• _Exercise instructions_
Hand back every line from the beginning of the data below through the line containing "position:absolute; left:0; top:84px;", word for word and free of pictures.

• _Before-and-after page screenshots_

◆ ◆ ◆ ◆

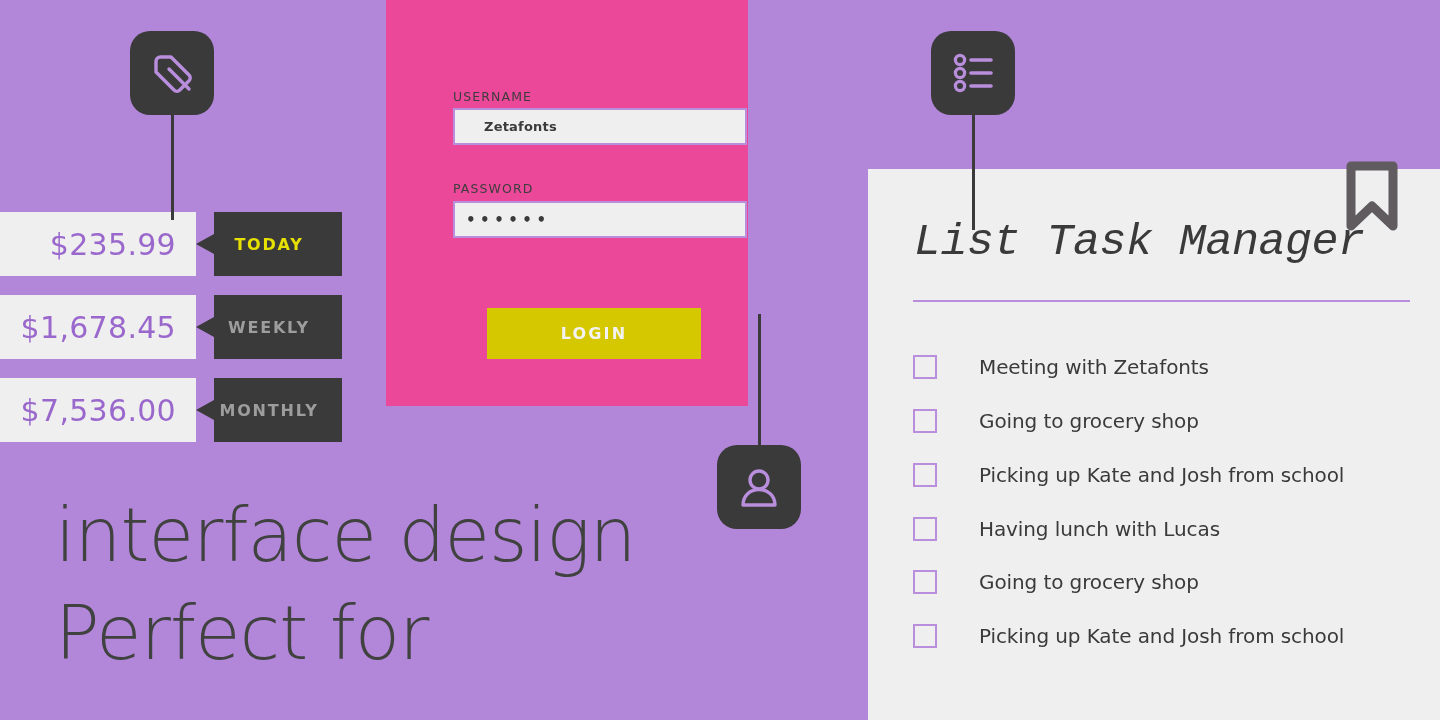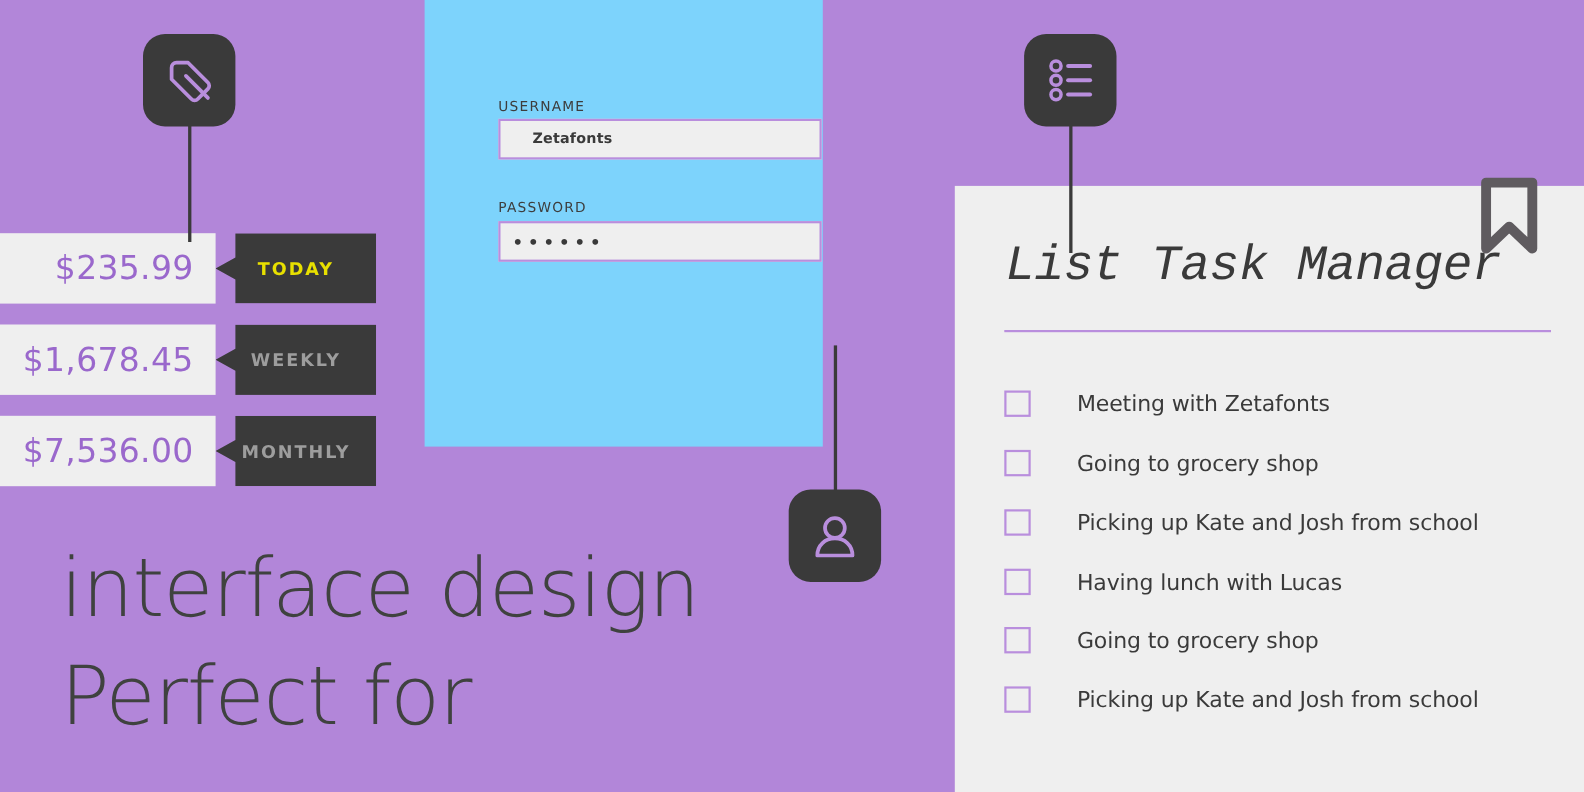--- a/index.html
+++ b/index.html
@@ -23,7 +23,7 @@
     top: 0;
     width: 362px;
     height: 406px;
-    background: #7dd3fc;
+    background: #ec4899;
   }
   .field-label {
     position: absolute;

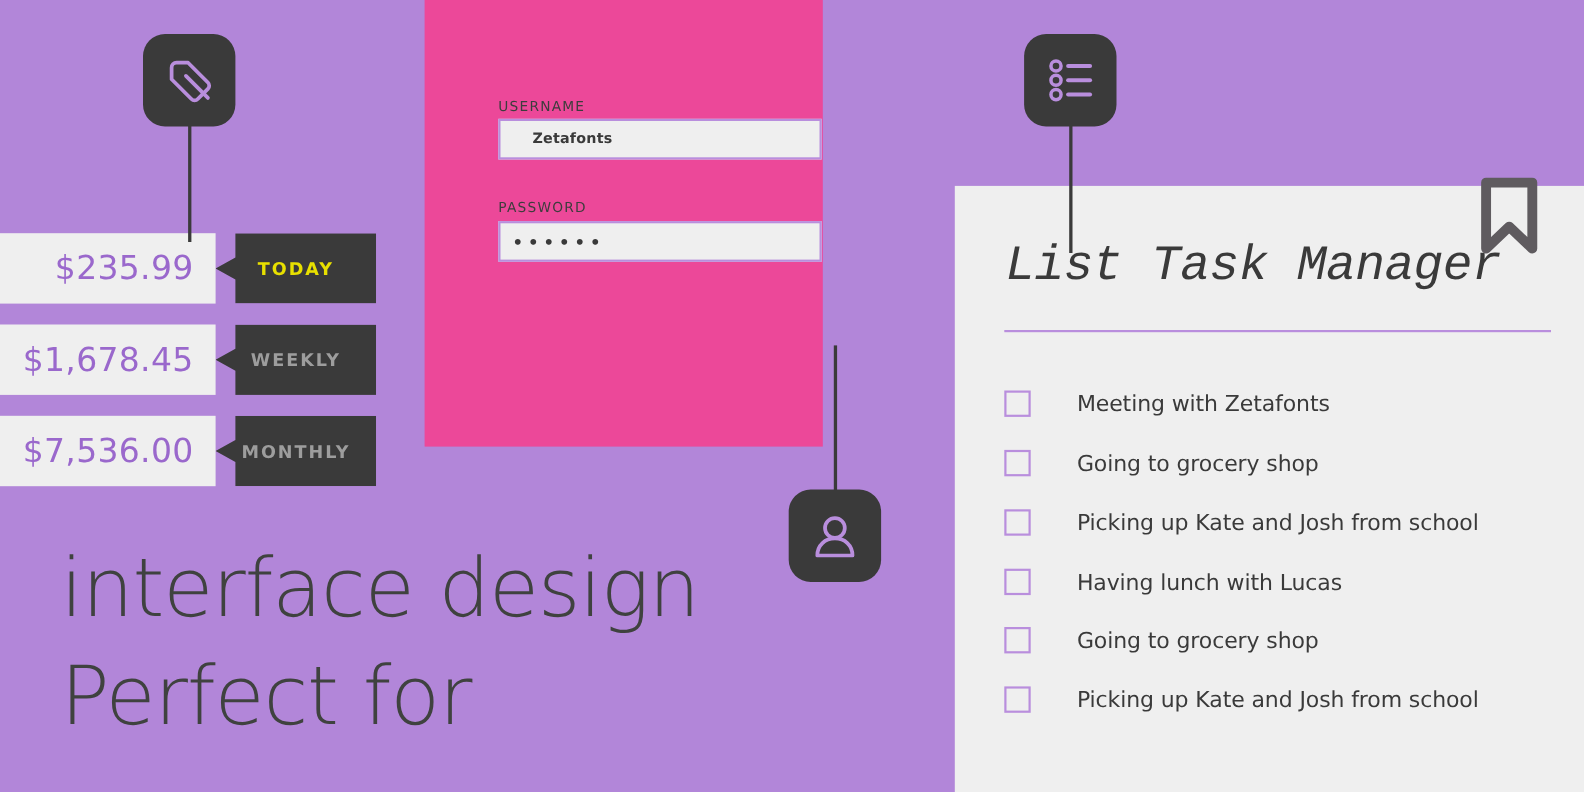--- a/index.html
+++ b/index.html
@@ -262,6 +262,7 @@
       <span class="input-value dots" title="Password">••••••</span>
     </div>
 
+    <button id="login-button">LOGIN</button>
   </div>
 
   <div class="connector" style="left:758px; top:314px; height:132px;"></div>

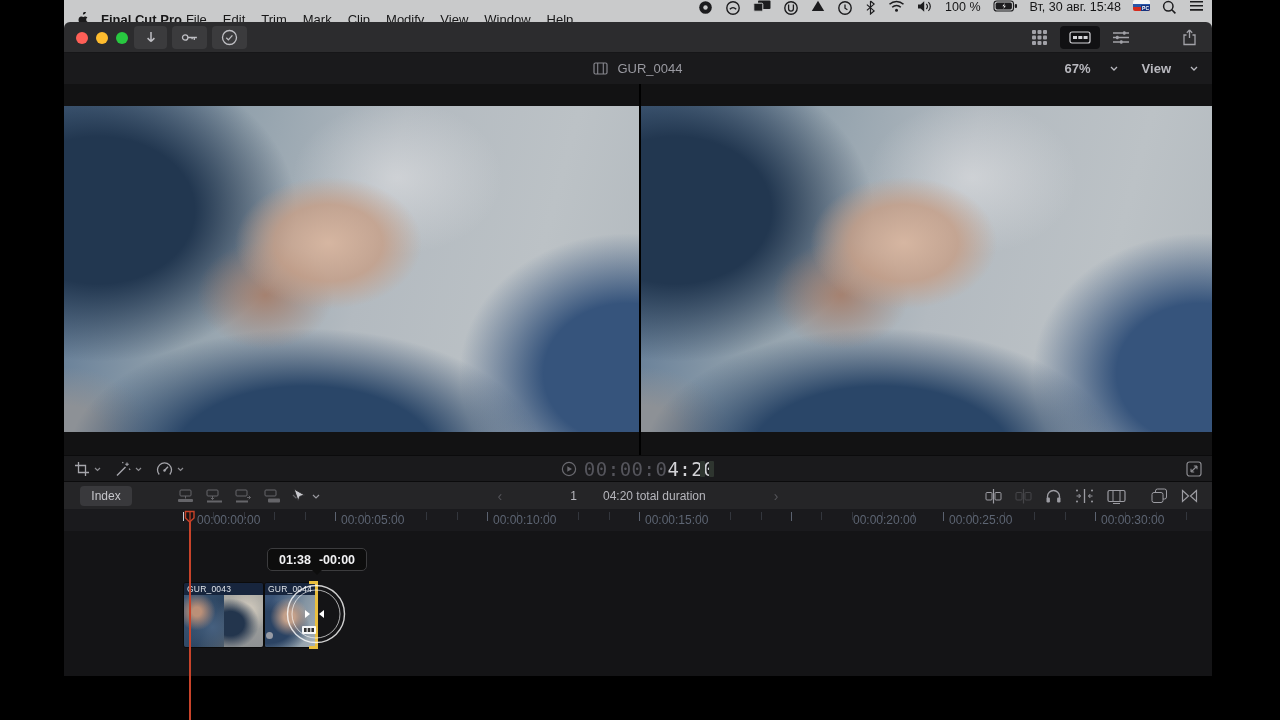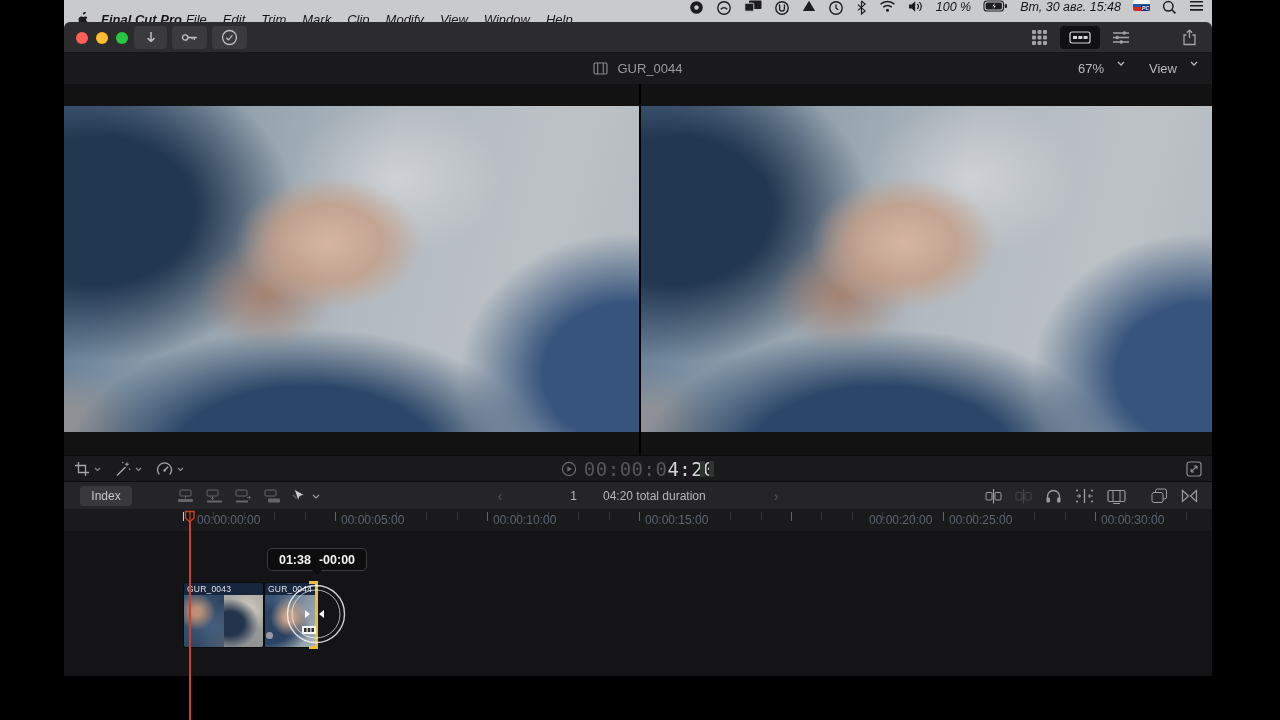--- a/index.html
+++ b/index.html
@@ -12,7 +12,7 @@
   
   .menubar { position:absolute; left:0; top:0; width:1148px; height:38px;
              background:#c9cacb; display:flex; align-items:center; padding:5px 12px;
-             font-size:13px; color:#161617;font-style:italic; }
+             font-size:13px; color:#161617; }
   .menubar .menus { display:flex; align-items:center; gap:16px; }
   .menubar .appname { font-weight:700; margin:0 4px 0 12px; }
   .menubar .m { cursor:default; }

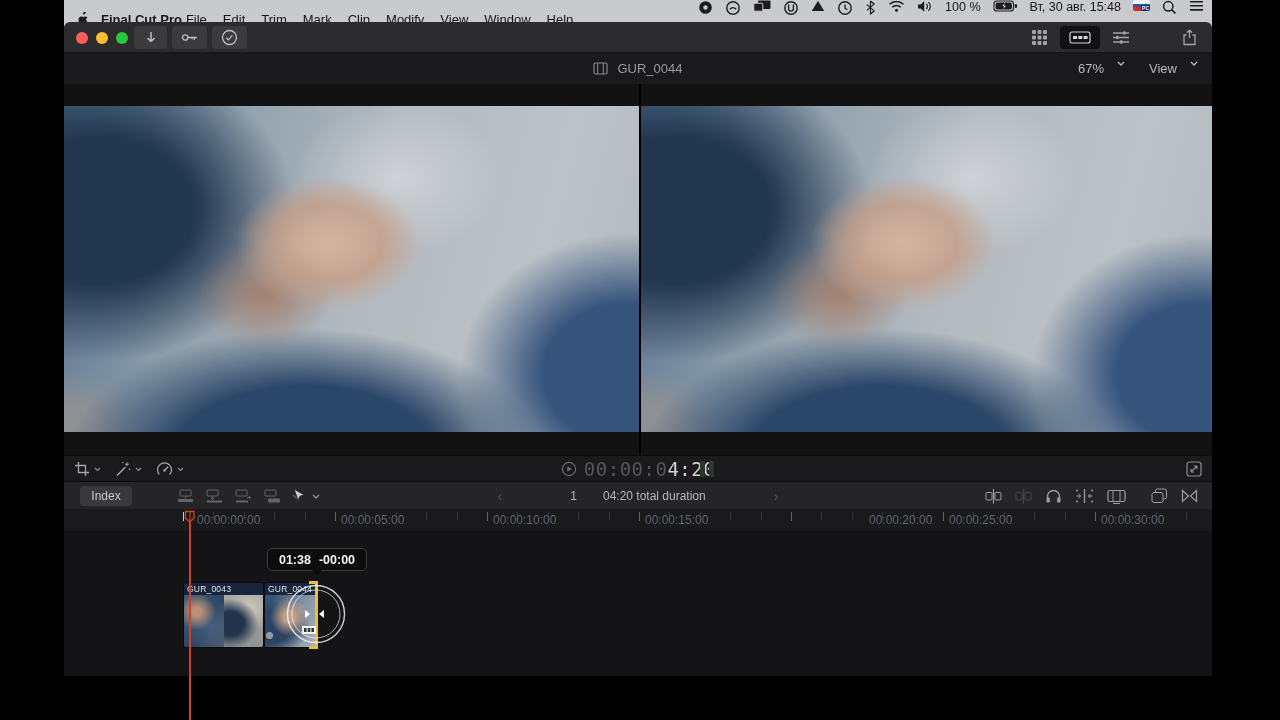--- a/index.html
+++ b/index.html
@@ -41,7 +41,7 @@
             display:flex; align-items:center; justify-content:center; gap:9px; }
   .vtitle .right { position:absolute; right:14px; top:0; height:31px; display:flex;
             align-items:center; gap:24px; color:#b9b9bf; }
-  .dd { display:flex; align-items:flex-start; gap:13px; cursor:default; }
+  .dd { display:flex; align-items:center; gap:19px; cursor:default;font-weight:bold; }
   .viewer { position:absolute; left:0; top:84px; width:1148px; height:371px; background:#121213; }
   .frame { position:absolute; top:22px; height:326px;
      background:

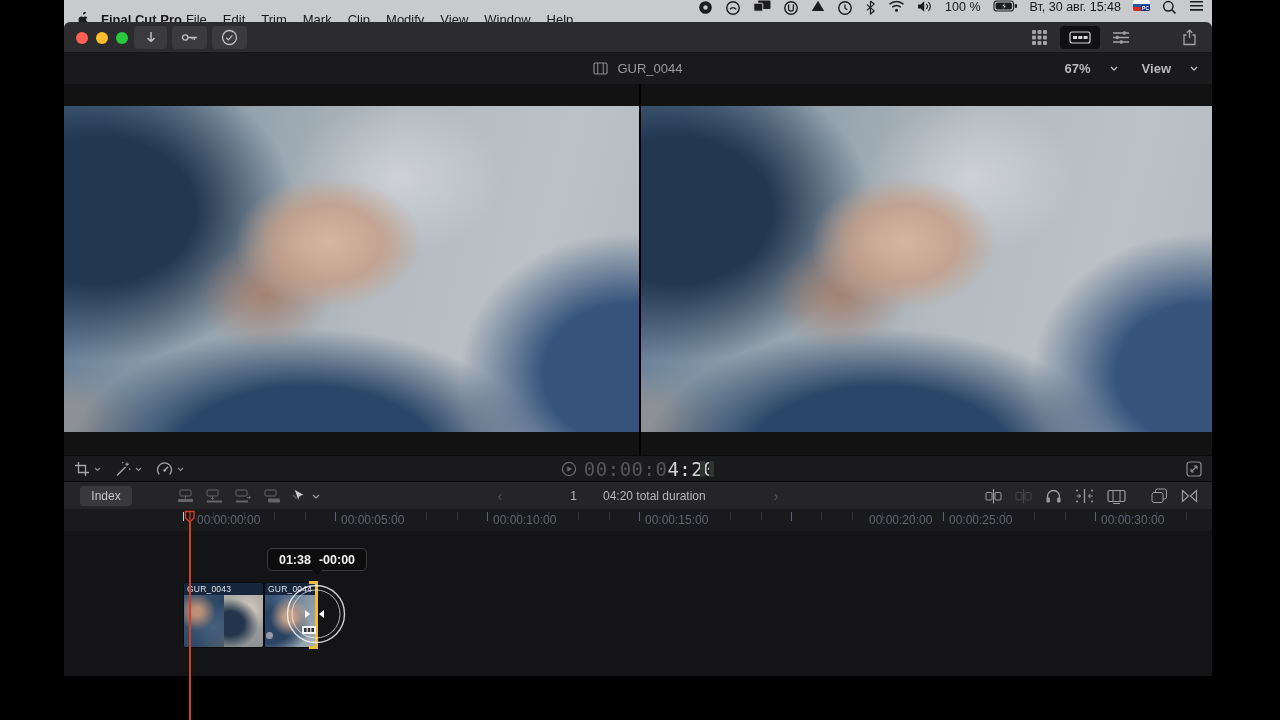--- a/index.html
+++ b/index.html
@@ -453,7 +453,7 @@
       <span class="rlabel" style="left:277px;">00:00:05:00</span>
       <span class="rlabel" style="left:429px;text-align:center;">00:00:10:00</span>
       <span class="rlabel" style="left:581px;">00:00:15:00</span>
-      <span class="rlabel" style="left:773px;padding-left:32px;">00:00:20:00</span>
+      <span class="rlabel" style="left:757px;padding-left:32px;">00:00:20:00</span>
       <span class="rlabel" style="left:885px;">00:00:25:00</span>
       <span class="rlabel" style="left:1037px;">00:00:30:00</span>
     </div>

◆ ◆ ◆ ◆

• _Task answer_
--- a/index.html
+++ b/index.html
@@ -23,7 +23,7 @@
     top: 0;
     width: 362px;
     height: 406px;
-    background: #7dd3fc;
+    background: #ec4899;
   }
   .field-label {
     position: absolute;

--- a/index.html
+++ b/index.html
@@ -262,6 +262,7 @@
       <span class="input-value dots" title="Password">••••••</span>
     </div>
 
+    <button id="login-button">LOGIN</button>
   </div>
 
   <div class="connector" style="left:758px; top:314px; height:132px;"></div>

--- a/index.html
+++ b/index.html
@@ -12,7 +12,7 @@
   
   .menubar { position:absolute; left:0; top:0; width:1148px; height:38px;
              background:#c9cacb; display:flex; align-items:center; padding:5px 12px;
-             font-size:13px; color:#161617;font-style:italic; }
+             font-size:13px; color:#161617; }
   .menubar .menus { display:flex; align-items:center; gap:16px; }
   .menubar .appname { font-weight:700; margin:0 4px 0 12px; }
   .menubar .m { cursor:default; }

--- a/index.html
+++ b/index.html
@@ -41,7 +41,7 @@
             display:flex; align-items:center; justify-content:center; gap:9px; }
   .vtitle .right { position:absolute; right:14px; top:0; height:31px; display:flex;
             align-items:center; gap:24px; color:#b9b9bf; }
-  .dd { display:flex; align-items:flex-start; gap:13px; cursor:default; }
+  .dd { display:flex; align-items:center; gap:19px; cursor:default;font-weight:bold; }
   .viewer { position:absolute; left:0; top:84px; width:1148px; height:371px; background:#121213; }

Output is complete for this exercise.